Task brief: The answer should be one number: the count of lines in the listing below with "shoulder" in them.

───── Data for review

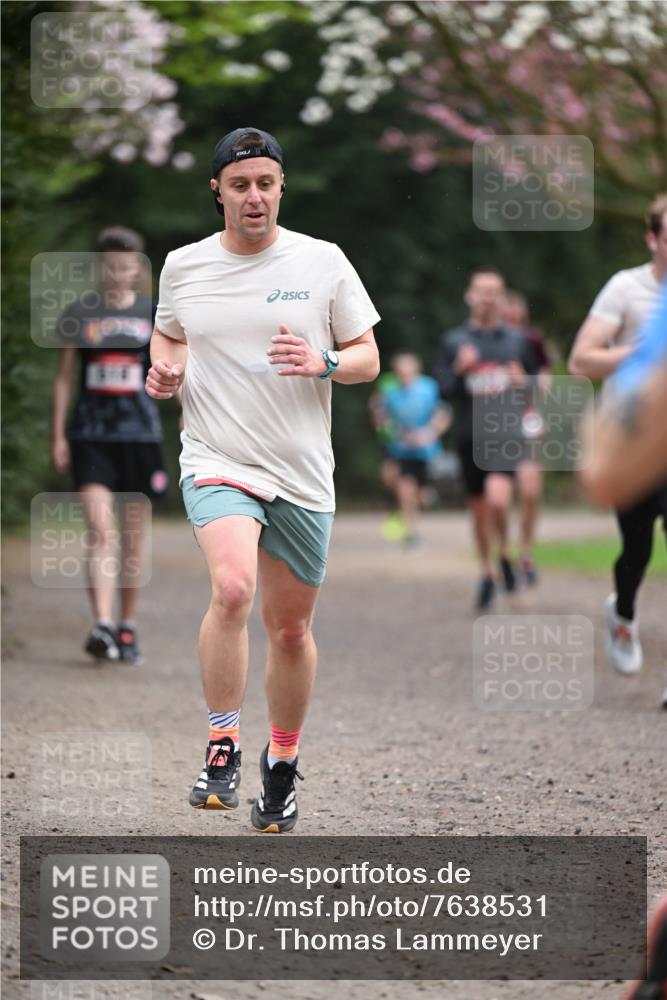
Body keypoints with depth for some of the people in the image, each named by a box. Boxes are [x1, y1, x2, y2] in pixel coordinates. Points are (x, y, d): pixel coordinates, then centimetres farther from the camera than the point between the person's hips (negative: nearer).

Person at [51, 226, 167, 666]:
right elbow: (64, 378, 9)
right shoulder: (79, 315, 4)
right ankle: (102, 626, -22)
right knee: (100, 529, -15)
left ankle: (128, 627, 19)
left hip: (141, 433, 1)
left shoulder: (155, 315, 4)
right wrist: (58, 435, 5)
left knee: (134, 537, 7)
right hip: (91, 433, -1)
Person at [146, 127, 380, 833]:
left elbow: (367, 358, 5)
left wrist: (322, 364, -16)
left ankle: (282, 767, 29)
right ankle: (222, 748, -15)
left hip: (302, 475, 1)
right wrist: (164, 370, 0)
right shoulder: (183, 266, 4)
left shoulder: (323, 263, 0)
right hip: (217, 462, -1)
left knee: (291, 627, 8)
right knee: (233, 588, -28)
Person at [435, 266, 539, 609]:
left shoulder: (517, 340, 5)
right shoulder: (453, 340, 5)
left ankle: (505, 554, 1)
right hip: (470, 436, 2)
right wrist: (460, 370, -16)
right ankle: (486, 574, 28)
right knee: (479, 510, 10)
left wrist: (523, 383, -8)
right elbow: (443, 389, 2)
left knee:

──────────

Answer area: 6